Aniele Stróżu, za każdym razem, gdy chcę rozpocząć pracę nad samym sobą, przypomnij mi i nakieruj na Tego, który jest Lekarzem; On mam moc uleczyć i przemienić moje serce.
5. Ustanowienie Eucharystii
Ja jestem chlebem żywym, który zstąpił z nieba. Jeśli kto spożywa ten chleb, będzie żył na wieki. Chlebem, który Ja dam, jest moje ciało za życie świata. Ciało moje jest prawdziwym pokarmem, a Krew moja jest prawdziwym napojem. Kto spożywa moje Ciało i Krew moją pije, trwa we Mnie, a Ja w nim.
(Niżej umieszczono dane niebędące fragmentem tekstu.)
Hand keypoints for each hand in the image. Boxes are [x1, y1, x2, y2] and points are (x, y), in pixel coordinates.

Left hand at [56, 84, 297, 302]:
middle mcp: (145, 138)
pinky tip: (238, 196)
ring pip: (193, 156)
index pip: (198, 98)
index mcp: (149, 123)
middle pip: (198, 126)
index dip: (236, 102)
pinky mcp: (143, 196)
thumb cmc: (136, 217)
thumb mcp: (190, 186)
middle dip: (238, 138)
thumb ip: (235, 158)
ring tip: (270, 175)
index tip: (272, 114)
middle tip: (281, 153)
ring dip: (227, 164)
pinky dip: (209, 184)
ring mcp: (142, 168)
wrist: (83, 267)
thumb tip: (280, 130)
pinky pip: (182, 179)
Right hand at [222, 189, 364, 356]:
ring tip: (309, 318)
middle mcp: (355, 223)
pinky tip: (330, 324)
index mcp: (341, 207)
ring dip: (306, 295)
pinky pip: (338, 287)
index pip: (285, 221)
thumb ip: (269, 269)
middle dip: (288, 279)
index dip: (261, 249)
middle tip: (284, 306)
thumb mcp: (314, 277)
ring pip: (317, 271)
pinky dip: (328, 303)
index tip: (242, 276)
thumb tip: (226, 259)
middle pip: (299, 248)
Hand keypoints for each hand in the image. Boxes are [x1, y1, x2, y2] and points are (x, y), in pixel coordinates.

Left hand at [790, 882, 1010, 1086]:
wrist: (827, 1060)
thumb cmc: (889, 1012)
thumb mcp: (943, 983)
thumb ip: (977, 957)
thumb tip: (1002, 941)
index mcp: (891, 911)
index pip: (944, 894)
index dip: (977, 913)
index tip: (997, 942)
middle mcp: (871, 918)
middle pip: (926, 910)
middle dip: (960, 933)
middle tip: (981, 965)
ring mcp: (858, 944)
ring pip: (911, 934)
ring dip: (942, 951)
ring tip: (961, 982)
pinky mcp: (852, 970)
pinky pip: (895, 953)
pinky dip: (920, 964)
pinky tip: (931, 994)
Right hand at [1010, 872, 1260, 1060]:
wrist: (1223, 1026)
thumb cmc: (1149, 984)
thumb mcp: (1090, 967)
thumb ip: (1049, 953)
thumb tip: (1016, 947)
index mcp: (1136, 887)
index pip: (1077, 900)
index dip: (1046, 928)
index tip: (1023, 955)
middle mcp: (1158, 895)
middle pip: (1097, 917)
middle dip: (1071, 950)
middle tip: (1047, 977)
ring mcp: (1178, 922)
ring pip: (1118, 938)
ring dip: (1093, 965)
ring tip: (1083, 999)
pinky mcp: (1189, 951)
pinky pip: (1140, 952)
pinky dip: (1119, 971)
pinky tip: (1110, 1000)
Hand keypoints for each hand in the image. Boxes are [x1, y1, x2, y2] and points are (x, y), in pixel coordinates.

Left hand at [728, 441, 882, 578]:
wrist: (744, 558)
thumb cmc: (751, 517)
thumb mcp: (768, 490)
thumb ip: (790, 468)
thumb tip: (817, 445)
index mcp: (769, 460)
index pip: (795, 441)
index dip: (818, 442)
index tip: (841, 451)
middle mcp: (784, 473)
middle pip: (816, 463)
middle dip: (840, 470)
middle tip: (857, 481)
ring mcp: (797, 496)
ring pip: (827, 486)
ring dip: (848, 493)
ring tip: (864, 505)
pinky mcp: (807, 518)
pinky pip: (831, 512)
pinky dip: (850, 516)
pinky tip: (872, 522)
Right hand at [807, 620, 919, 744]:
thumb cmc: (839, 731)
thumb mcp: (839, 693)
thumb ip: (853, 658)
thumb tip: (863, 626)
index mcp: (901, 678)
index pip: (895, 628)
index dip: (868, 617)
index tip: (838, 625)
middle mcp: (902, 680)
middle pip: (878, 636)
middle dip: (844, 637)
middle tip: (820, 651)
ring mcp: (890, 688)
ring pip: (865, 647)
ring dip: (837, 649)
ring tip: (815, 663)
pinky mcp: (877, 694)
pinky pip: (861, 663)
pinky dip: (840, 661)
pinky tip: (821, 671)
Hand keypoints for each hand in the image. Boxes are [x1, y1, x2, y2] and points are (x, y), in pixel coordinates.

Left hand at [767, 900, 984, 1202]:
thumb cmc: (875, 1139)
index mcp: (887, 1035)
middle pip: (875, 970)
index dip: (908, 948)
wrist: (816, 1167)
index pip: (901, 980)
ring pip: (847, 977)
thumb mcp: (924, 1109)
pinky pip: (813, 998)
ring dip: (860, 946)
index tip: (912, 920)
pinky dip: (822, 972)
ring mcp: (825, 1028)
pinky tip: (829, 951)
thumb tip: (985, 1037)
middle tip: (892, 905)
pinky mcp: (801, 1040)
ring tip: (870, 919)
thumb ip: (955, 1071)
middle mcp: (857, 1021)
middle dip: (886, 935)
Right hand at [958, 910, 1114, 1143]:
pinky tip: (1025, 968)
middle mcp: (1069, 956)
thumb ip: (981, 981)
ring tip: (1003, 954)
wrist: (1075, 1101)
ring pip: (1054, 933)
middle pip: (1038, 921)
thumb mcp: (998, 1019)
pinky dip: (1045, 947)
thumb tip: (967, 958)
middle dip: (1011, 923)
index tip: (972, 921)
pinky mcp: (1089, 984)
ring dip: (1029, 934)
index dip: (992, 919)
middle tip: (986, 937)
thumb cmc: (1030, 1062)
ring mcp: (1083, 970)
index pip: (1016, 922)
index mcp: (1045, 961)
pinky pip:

Chleb, który spożywamy każdego dnia, gwarantuje przeżycie, bo zaspakaja nasz głód, dostarcza potrzebnych nam składników. Człowiek, modląc się o chleb powszedni, ma na myśli całość pożywienia, którym karmi się na co dzień i o który zabiega. Czasami zabiega zbyt mocno, bo kosztem niedzielnej Mszy Świętej, wieczornej modlitwy, wspólnych posiłków z rodziną, ponieważ tym chlebem doczesnym zaczął nazywać także wszelkie dobra, którymi się posługuje, które mają za zadanie uczynić życie wygodniejszym.
Jezus daje nam niezwykły chleb gwarantujący nieśmiertelność. Chleb, którym jest On sam, daje życie wieczne w pełni szczęścia i radości. A my, zamiast zabiegać każdego dnia o pokarm, który trwa wiecznie, rzucamy się w wir obowiązków myśląc tylko o tym powszednim pożywieniu. Jezus przecież mówi do nas na kartach Ewangelii: „Troszczcie się nie o ten pokarm, który ginie, ale o ten, który trwa na wieki”.
Aniele Stróżu, który nieustannie adorujesz Jezusa w Najświętszym Sakramencie – pomnóż moje pragnienie karmienia się Pokarmem nieprzemijającym, bym na końcu czasów mógł razem z Tobą śpiewać pieśń uwielbienia za dar Eucharystii stojąc przed obliczem Chrystusa.